About this exercise — Restate word for word the lines of the records below, starting at the line that contains "root of tail: (190, 234)" and ending at the line that contains "left hip: (308, 279)", with both of those lines included and nothing else.

[Material to process — start]

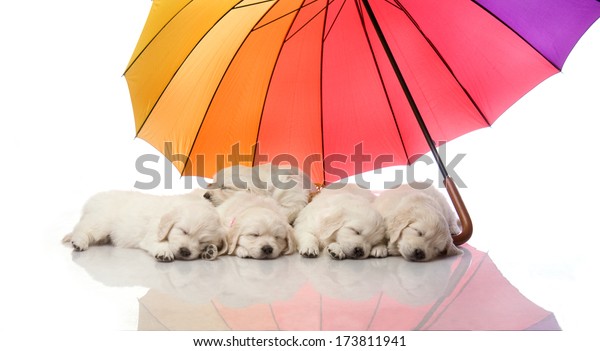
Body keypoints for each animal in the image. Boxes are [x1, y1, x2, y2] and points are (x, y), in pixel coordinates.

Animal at [62, 190, 227, 262]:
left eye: (203, 242)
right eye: (184, 231)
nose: (185, 251)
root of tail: (92, 200)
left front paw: (210, 251)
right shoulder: (154, 231)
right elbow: (159, 242)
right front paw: (164, 252)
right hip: (101, 222)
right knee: (82, 228)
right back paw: (78, 242)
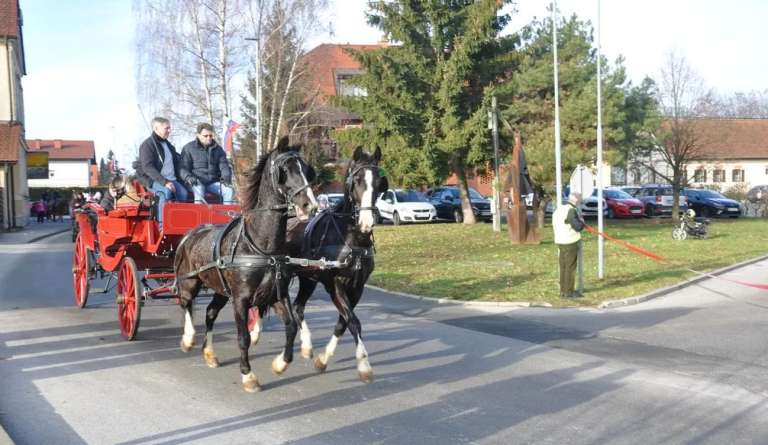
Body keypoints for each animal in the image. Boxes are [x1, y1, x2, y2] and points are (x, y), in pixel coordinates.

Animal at [172, 136, 316, 392]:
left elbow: (290, 327)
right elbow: (243, 338)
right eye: (285, 169)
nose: (310, 204)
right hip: (190, 282)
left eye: (307, 169)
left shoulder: (276, 294)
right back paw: (188, 339)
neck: (260, 246)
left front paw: (280, 363)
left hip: (221, 289)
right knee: (186, 304)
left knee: (210, 313)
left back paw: (209, 353)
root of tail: (190, 234)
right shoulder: (241, 299)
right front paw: (248, 375)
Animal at [284, 146, 388, 382]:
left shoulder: (357, 287)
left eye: (379, 182)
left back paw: (306, 346)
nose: (367, 222)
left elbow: (343, 322)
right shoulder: (335, 285)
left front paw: (323, 359)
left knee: (298, 307)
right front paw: (364, 364)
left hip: (308, 279)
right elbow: (353, 321)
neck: (350, 238)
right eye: (357, 180)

[Material to process — finish]

Your solution —
root of tail: (190, 234)
right shoulder: (241, 299)
right front paw: (248, 375)
Animal at [284, 146, 388, 382]:
left shoulder: (357, 287)
left eye: (379, 182)
left back paw: (306, 346)
nose: (367, 222)
left elbow: (343, 322)
right shoulder: (335, 285)
left front paw: (323, 359)
left knee: (298, 307)
right front paw: (364, 364)
left hip: (308, 279)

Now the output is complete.